From: pgsql-general-owner@xxxxxxxxxxxxxx [mailto:pgsql-general-owner@xxxxxxxxxxxxxx]
On Behalf Of TonyS
Sent: Wednesday, April 01, 2015 12:15 PM
To: pgsql-general@xxxxxxxxxxxxxx
Subject: Re: Would like to know how analyze works technically
On Wed, April 1, 2015 9:35 am, Kevin Grittner-5 [via PostgreSQL] wrote:
>
>
> TonyS <[hidden email]> wrote:
>
>
>> The postgresql log has these entries at the crash point:
>> 2015-04-01 06:24:37 EDT LOG: server process (PID 1384) was terminated
>> by signal 9: Killed 2015-04-01 06:24:38 EDT DETAIL: Failed process was
>> running: analyze verbose;
>>
>
> That was almost certainly the action of the OS's Out Of Memory
> Killer process.
>
>
>> Is there anything else that would be helpful?
>>
>
> Unfortunately, leaving the OOM killer enabled causes the best
> evidence to be destroyed. If you disable the OOM killer and run this
> again, when memory is exhausted the database process attempting to
> allocate memory will dump a map of where its memory was allocated. That
> should give us something to work with regarding the cause.
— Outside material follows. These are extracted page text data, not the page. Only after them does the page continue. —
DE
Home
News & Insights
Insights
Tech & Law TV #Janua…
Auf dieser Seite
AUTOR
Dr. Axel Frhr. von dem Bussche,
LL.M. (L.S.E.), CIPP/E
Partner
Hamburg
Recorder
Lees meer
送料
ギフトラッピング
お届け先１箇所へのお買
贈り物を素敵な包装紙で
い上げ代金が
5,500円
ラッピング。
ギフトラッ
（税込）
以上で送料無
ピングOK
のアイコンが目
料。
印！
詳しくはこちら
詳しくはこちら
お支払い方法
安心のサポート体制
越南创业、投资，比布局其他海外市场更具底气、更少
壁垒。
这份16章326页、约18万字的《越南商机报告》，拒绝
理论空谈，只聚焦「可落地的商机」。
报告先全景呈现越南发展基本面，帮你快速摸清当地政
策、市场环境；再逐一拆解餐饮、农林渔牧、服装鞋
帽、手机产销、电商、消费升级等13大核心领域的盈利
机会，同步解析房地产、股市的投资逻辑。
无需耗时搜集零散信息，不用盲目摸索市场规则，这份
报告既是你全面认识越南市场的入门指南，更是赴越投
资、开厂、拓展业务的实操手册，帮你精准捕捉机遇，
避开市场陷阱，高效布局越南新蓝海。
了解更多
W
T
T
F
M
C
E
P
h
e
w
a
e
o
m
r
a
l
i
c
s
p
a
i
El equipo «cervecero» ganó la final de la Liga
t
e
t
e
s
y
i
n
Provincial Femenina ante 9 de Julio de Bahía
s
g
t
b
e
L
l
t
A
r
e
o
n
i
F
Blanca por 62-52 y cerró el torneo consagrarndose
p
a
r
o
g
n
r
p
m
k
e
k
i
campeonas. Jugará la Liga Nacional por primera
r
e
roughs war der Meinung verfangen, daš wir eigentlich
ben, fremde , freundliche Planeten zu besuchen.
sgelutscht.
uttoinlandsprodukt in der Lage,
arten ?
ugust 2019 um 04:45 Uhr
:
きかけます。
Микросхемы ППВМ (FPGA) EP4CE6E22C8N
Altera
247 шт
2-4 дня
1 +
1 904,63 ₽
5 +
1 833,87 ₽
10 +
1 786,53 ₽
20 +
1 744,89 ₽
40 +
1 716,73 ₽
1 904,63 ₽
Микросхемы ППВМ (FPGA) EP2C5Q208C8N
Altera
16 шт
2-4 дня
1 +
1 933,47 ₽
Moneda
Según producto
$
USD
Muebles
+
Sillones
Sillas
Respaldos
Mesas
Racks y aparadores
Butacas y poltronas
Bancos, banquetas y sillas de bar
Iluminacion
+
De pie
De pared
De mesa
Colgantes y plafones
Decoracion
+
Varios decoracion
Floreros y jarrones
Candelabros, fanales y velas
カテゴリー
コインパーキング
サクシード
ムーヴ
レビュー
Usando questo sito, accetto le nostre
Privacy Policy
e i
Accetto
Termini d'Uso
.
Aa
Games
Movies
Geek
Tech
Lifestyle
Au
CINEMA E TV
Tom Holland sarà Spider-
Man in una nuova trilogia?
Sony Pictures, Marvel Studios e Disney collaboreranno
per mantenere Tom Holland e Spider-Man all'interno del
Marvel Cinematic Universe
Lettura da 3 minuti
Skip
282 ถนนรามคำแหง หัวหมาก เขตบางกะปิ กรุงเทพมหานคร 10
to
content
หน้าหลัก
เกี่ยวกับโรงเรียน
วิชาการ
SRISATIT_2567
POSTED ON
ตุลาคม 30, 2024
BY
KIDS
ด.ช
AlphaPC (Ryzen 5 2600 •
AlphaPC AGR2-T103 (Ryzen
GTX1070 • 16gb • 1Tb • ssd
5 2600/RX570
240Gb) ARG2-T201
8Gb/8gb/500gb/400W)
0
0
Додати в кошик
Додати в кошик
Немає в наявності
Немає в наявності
Try:
>
> vm.overcommit_memory = 2 vm.overcommit_ratio = 80
>
> Also, it would be useful to see the output of this:
>
>
> SELECT name, current_setting(name), source
> FROM pg_settings
> WHERE source NOT IN ('default', 'override');
>
>
> --
> Kevin Grittner
> EDB: http://www.enterprisedb.com
> The Enterprise PostgreSQL Company
>
Thanks for the follow up Kevin.
I made the changes to overcommit and started running the analyze operation
again about 2 hours ago, so if it stays true to form, it should be
crashing in about 5-1/2 hours.
The output from the query you suggested is:
name,current_setting,source
autovacuum,off,configuration file
checkpoint_completion_target,0.9,configuration file
checkpoint_segments,16,configuration file
checkpoint_timeout,1h,configuration file
client_encoding,WIN1252,session
default_statistics_target,10,configuration file
default_text_search_config,pg_catalog.english,configuration file
effective_cache_size,5132MB,configuration file
external_pid_file,/var/run/postgresql/9.3-main.pid,configuration file
fsync,off,configuration file
lc_messages,en_US.UTF-8,configuration file
lc_monetary,en_US.UTF-8,configuration file
lc_numeric,en_US.UTF-8,configuration file
lc_time,en_US.UTF-8,configuration file
listen_addresses,*,configuration file
log_line_prefix,%t ,configuration file
log_timezone,localtime,configuration file
maintenance_work_mem,480MB,configuration file
max_connections,5,configuration file
max_locks_per_transaction,512,configuration file
max_stack_depth,2MB,environment variable
port,5432,configuration file
shared_buffers,1920MB,configuration file
ssl,on,configuration file
ssl_cert_file,/etc/ssl/certs/ssl-cert-snakeoil.pem,configuration file
ssl_key_file,/etc/ssl/private/ssl-cert-snakeoil.key,configuration file
synchronous_commit,off,configuration file
TimeZone,localtime,configuration file
unix_socket_directories,/var/run/postgresql,configuration file
wal_buffers,8MB,configuration file
work_mem,1536MB,configuration file
---
Ø
work_mem,1536MB,configuration file
IIRC, your RAM is 8GB. Your work_mem is too high. Actual memory used for sorting, etc… could be multiples of work_mem setting.
That could be the reason for your memory problems. I’d suggest to set it to 16MB, and see if you can avoid “on disk” sorting. If not – gradually increase work_mem.